0

The issue is I am not able to use python libraries like paramiko and psycopg2 even after adding their .whl file to S3 and then linking it to glue job using --additional-python-modules flag, I'm getting no module found error.

So I thought other workaround for this is to open the private subnet for pypi.org that way no developer in my team will need to create .whl or zip file to use external python libraries, but the question is whether every library is downloaded from pypi.org or not?

Other details my glue job uses connection which includes private subnet. And if don't add this connection I don't get module not found error but I am unable to connect to my RDB instance.

I can't use NAT gateway as our security team won't allow that.

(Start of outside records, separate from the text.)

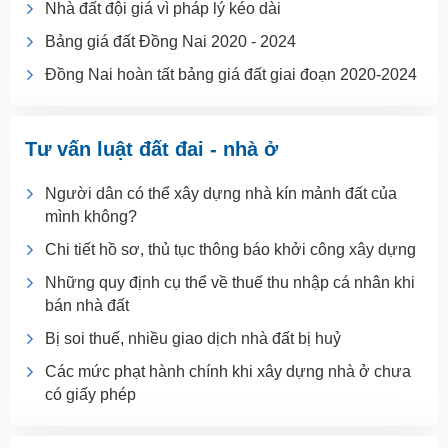
Nhà đất đội giá vì pháp lý kéo dài
Bảng giá đất Đồng Nai 2020 - 2024
Đồng Nai hoàn tất bảng giá đất giai đoạn 2020-2024
Tư vấn luật đất đai - nhà ở
Người dân có thể xây dựng nhà kín mảnh đất của
mình không?
Chi tiết hồ sơ, thủ tục thông báo khởi công xây dựng
Những quy định cụ thể về thuế thu nhập cá nhân khi
bán nhà đất
Bị soi thuế, nhiều giao dịch nhà đất bị huỷ
Các mức phạt hành chính khi xây dựng nhà ở chưa
có giấy phép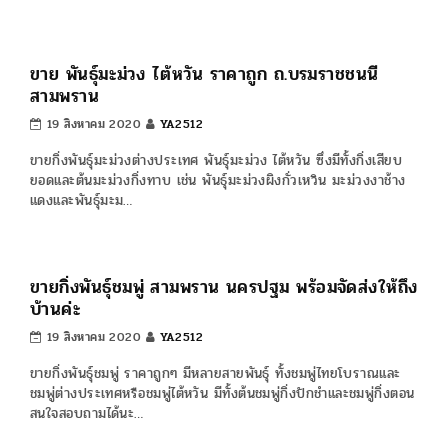
จำรัส พัฒนาสายพันธุ์มาจากเกษต…
ขายกิ่งพันธุ์มะนาว มีทุกสายพันธุ์ ที่ThaiG สามพราน
นครปฐม
11 พฤศจิกายน 2020
YA2512
สวนมะนาว ThaiG สามพราน ขาย”กิ่งพันธุ์มะนาว”ราคาไม่แพง พร้อม
จัดส่งให้ถึงบ้านและมีหลายสายพันธุ์เช่น มะนาวแป้นสุพรรณ แป้นรำไพ
แป้นจำรัส มะนาว…
ขนุนเพชรราชา ขนุนเนื้อเหลืองและหนา ยวงใหญ่ นุ่ม
กรอบ
3 กันยายน 2020
YA2512
ขนุนเพชรราชา ขนุนพันธ์ชั้นดี เนื้อหอม ยวงใหญ่หนา เมล็ดเล็ก รสชาติ
นุ่มกรอบ สีสวย ให้ผลผลิตทั้งปี เหมาะกับการปลูกไว้ทาน ก็ปลูกง่าย
ปลูกไว้ขายก็สบาย สร้า…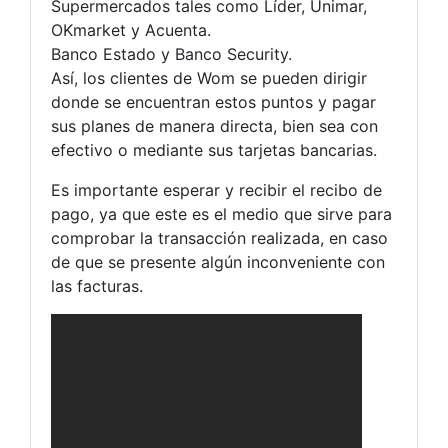
Supermercados tales como Líder, Unimar,
OKmarket y Acuenta.
Banco Estado y Banco Security.
Así, los clientes de Wom se pueden dirigir
donde se encuentran estos puntos y pagar
sus planes de manera directa, bien sea con
efectivo o mediante sus tarjetas bancarias.
Es importante esperar y recibir el recibo de
pago, ya que este es el medio que sirve para
comprobar la transacción realizada, en caso
de que se presente algún inconveniente con
las facturas.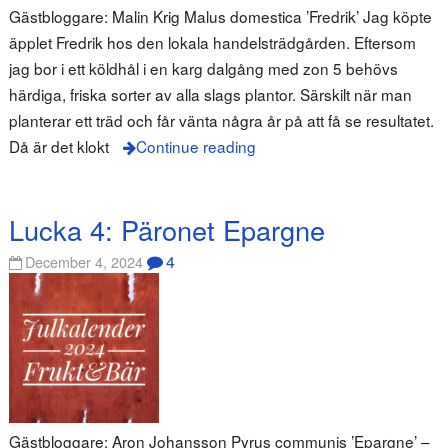
Gästbloggare: Malin Krig Malus domestica ’Fredrik’ Jag köpte
äpplet Fredrik hos den lokala handelsträdgården. Eftersom
jag bor i ett köldhål i en karg dalgång med zon 5 behövs
härdiga, friska sorter av alla slags plantor. Särskilt när man
planterar ett träd och får vänta några år på att få se resultatet.
Då är det klokt
Continue reading
Lucka 4: Päronet Epargne
4
December 4, 2024
Gästbloggare: Aron Johansson Pyrus communis ’Epargne’ –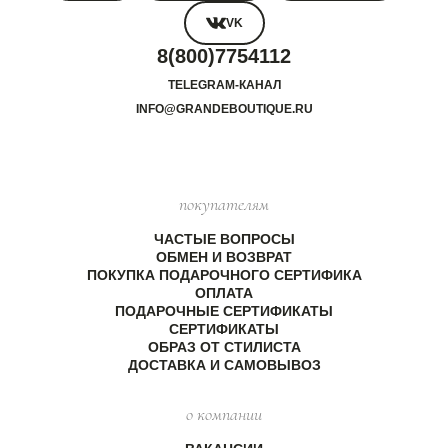
VK
8(800)7754112
TELEGRAM-КАНАЛ
INFO@GRANDEBOUTIQUE.RU
покупателям
ЧАСТЫЕ ВОПРОСЫ
ОБМЕН И ВОЗВРАТ
ПОКУПКА ПОДАРОЧНОГО СЕРТИФИКА
ОПЛАТА
ПОДАРОЧНЫЕ СЕРТИФИКАТЫ
СЕРТИФИКАТЫ
ОБРАЗ ОТ СТИЛИСТА
ДОСТАВКА И САМОВЫВОЗ
о компании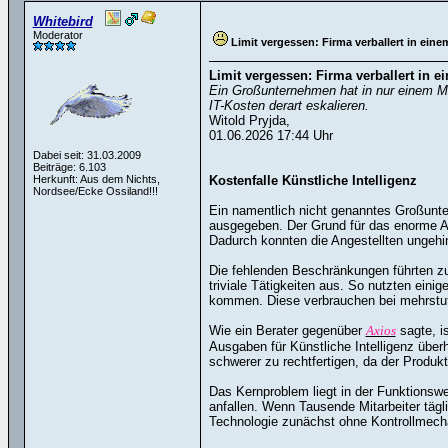
Whitebird
Moderator
Limit vergessen: Firma verballert in ein
Limit vergessen: Firma verballert in 
Ein Großunternehmen hat in nur einem Mon
IT-Kosten derart eskalieren.
Witold Pryjda,
01.06.2026 17:44 Uhr
Dabei seit: 31.03.2009
Beiträge: 6.103
Herkunft: Aus dem Nichts,
Kostenfalle Künstliche Intelligenz
Nordsee/Ecke Ossiland!!!
Ein namentlich nicht genanntes Großunter
ausgegeben. Der Grund für das enorme A
Dadurch konnten die Angestellten ungehi
Die fehlenden Beschränkungen führten zu 
triviale Tätigkeiten aus. So nutzten ein
kommen. Diese verbrauchen bei mehrstuf
Wie ein Berater gegenüber
Axios
sagte, i
Ausgaben für Künstliche Intelligenz über
schwerer zu rechtfertigen, da der Produkt
Das Kernproblem liegt in der Funktionsw
anfallen. Wenn Tausende Mitarbeiter tägl
Technologie zunächst ohne Kontrollmecha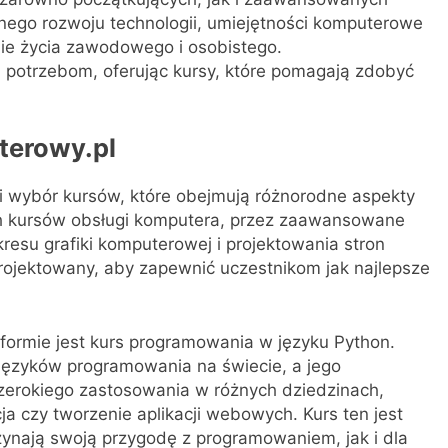
nego rozwoju technologii, umiejętności komputerowe
nie życia zawodowego i osobistego.
potrzebom, oferując kursy, które pomagają zdobyć
terowy.pl
ki wybór kursów, które obejmują różnorodne aspekty
h kursów obsługi komputera, przez zaawansowane
resu grafiki komputerowej i projektowania stron
projektowany, aby zapewnić uczestnikom jak najlepsze
formie jest kurs programowania w języku Python.
 języków programowania na świecie, a jego
szerokiego zastosowania w różnych dziedzinach,
cja czy tworzenie aplikacji webowych. Kurs ten jest
zynają swoją przygodę z programowaniem, jak i dla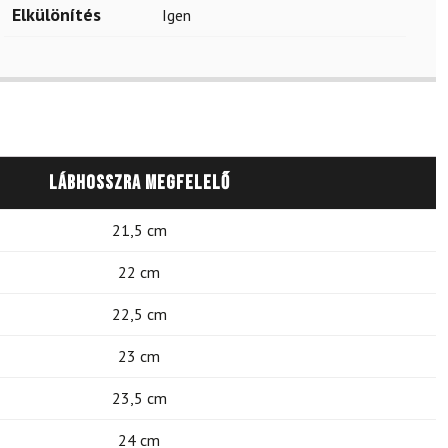
Elkülönítés
Igen
Lábhosszra megfelelő
21,5 cm
22 cm
22,5 cm
23 cm
23,5 cm
24 cm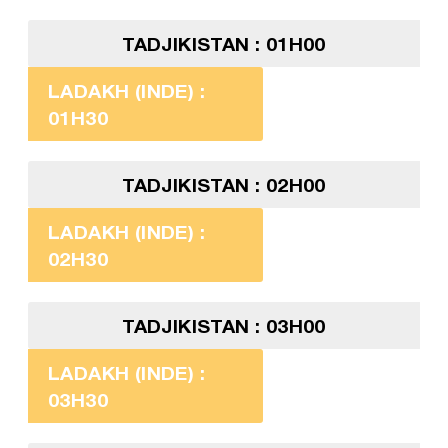
TADJIKISTAN : 01H00
LADAKH (INDE) :
01H30
TADJIKISTAN : 02H00
LADAKH (INDE) :
02H30
TADJIKISTAN : 03H00
LADAKH (INDE) :
03H30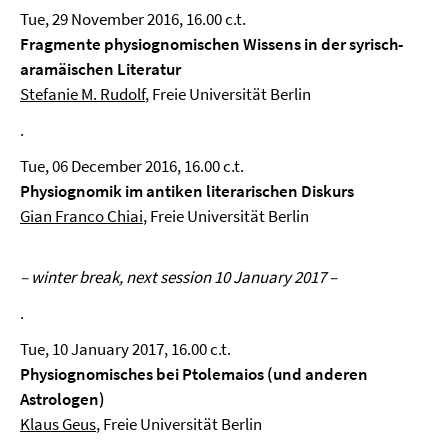
Tue, 29 November 2016, 16.00 c.t.
Fragmente physiognomischen Wissens in der syrisch-
aramäischen Literatur
Stefanie M. Rudolf
, Freie Universität Berlin
.
Tue, 06 December 2016, 16.00 c.t.
Physiognomik im antiken literarischen Diskurs
Gian Franco Chiai
, Freie Universität Berlin
– winter break, next session 10 January 2017 –
.
Tue, 10 January 2017, 16.00 c.t.
Physiognomisches bei Ptolemaios (und anderen
Astrologen)
Klaus Geus
, Freie Universität Berlin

Anyway to use this libraries in the glue code?

Nikhil Padole
  • 97
  • 1
  • 13
  • 1
    no, you can install a package using `pip` from other sources too, PyPi is just used the most: https://packaging.python.org/en/latest/tutorials/installing-packages/#use-pip-for-installing – Matiiss Dec 30 '21 at 13:59
  • Is there any other solution then? – Nikhil Padole Dec 30 '21 at 14:00
  • other solution as opposed to what? why can't you use `pip` for other sources? (how? you will need to read the link I gave tho as I likely won't be able to help on this topic more than I have already) – Matiiss Dec 30 '21 at 14:02
  • The solution I was thinking about was to whitelist pypi.org in glue connection's subnet, as I thought all the libraries are downloaded from pypi.org – Nikhil Padole Dec 30 '21 at 14:04
  • 1
    read about [installing from other indexes](https://packaging.python.org/en/latest/tutorials/installing-packages/#installing-from-other-indexes) and [from VCS](https://packaging.python.org/en/latest/tutorials/installing-packages/#installing-from-vcs) maybe that helps – Matiiss Dec 30 '21 at 14:06
  • try to add psycopg2-binary==2.8.6 to the configuration additional-python-modules in the AWS Glue. Then import psycopg2 in your code. you dont have upload any whl files. Not sure about paramiko. – Yuva Dec 31 '21 at 09:07
  • @Yuva This won't work as the subnet used by my glue job is private and doesn't allow traffic internet which will be required in order to download that psycopg2 library. – Nikhil Padole Jan 01 '22 at 11:20
  • 1
    Ok we had another approach that worked as well. Do a pip install psycopg2 to a specific folder in a LINUX based EC2 or any other machine. zip the folder where the library is installed, and upload to AWS Glue as a zip file alongwith your script. This works as well. – Yuva Jan 01 '22 at 14:59
  • 1
    You may also refer to this SO link for more info / solutions: https://stackoverflow.com/questions/36103034/importerror-no-module-named-psycopg2-psycopg/58305654#58305654 – Yuva Jan 01 '22 at 15:11

0 Answers0